My research focuses on the intersection of Natural Language Processing (NLP) and Information Retrieval (IR) in the context of Electronic Theses and Dissertations (ETDs). NLP provides methods for structuring, classifying, and summarizing textual data, while IR enables scalable indexing, retrieval, and ranking of relevant content. Together, these fields support computational approaches for identifying research contributions, improving metadata quality, and facilitating more effective access to ETD collections.

Computational Methods for Document Structure and Classification

From 2019 to 2023, an IMLS-funded project developed methods for automated document structure extraction and classification in ETDs.
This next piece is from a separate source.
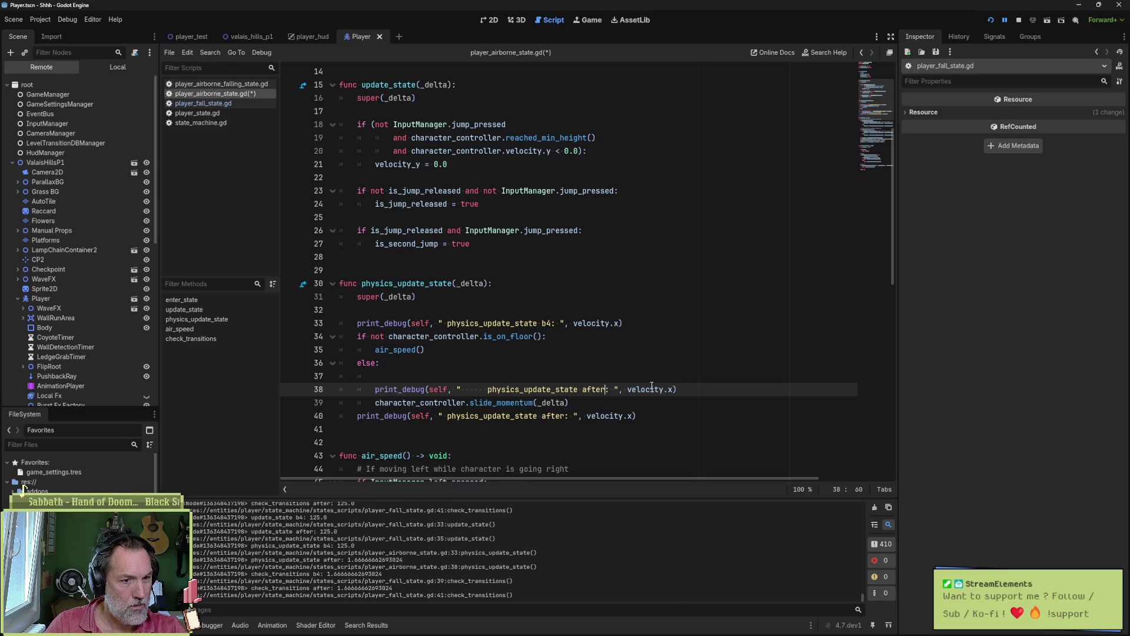
left_click_drag(582, 391, 605, 392)
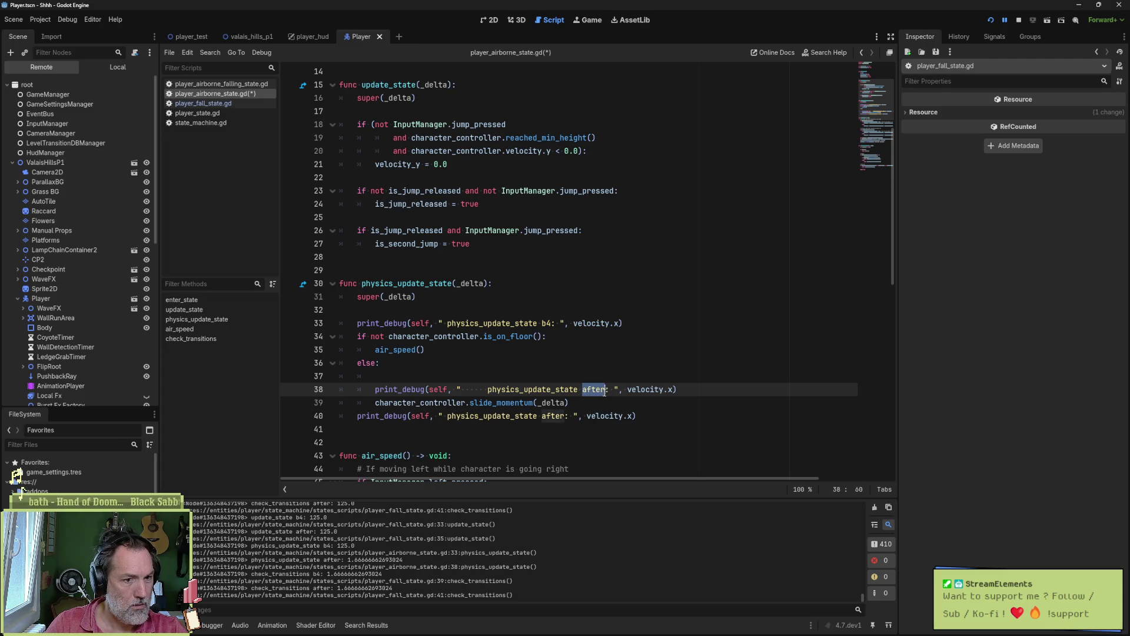
type("sl")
This work applied NLP models for:

  • Segmenting long-form academic texts into structured components, including chapters, sections, figures, and tables.
  • Classifying text at multiple levels to improve metadata representation and retrieval.
  • Generating chapter-level summaries to support efficient navigation of dissertation content.
  • Developing a prototype digital library system that integrates these classification and summarization methods into ETD collections.

These approaches addressed the challenges of working with unstructured academic texts, establishing methods for large-scale processing of ETDs while maintaining their integrity as structured research objects.

Retrieval-Augmented NLP for SDG Classification and Synthesis

A subsequent IMLS-funded project (2024–2027) builds on these methods by integrating retrieval-augmented models with a curated ETD corpus. This project investigates:

  • Retrieval-augmented generation (RAG) for incorporating external knowledge from ETDs into language model outputs.
  • Semantic representations of research contributions through transformer-based classifiers trained to recognize alignment with United Nations’ Sustainable Development Goals (SDGs).
  • Transfer learning techniques for adapting classification models trained on journal literature to the distinct characteristics of ETDs.
  • Hybrid retrieval models that integrate sparse (BM25) and dense (neural) retrieval for more precise identification of SDG-related research.
  • Text generation methods for synthesizing research narratives from retrieved ETD content, providing structured summaries of institutional research contributions.

This work applies IR techniques to enhance NLP-driven classification and text synthesis, addressing the limitations of keyword-based SDG identification by introducing semantic retrieval and contextual classification models. The integration of retrieval-based ranking and language modeling supports research applications that extend beyond static metadata, allowing for more nuanced representations of academic work.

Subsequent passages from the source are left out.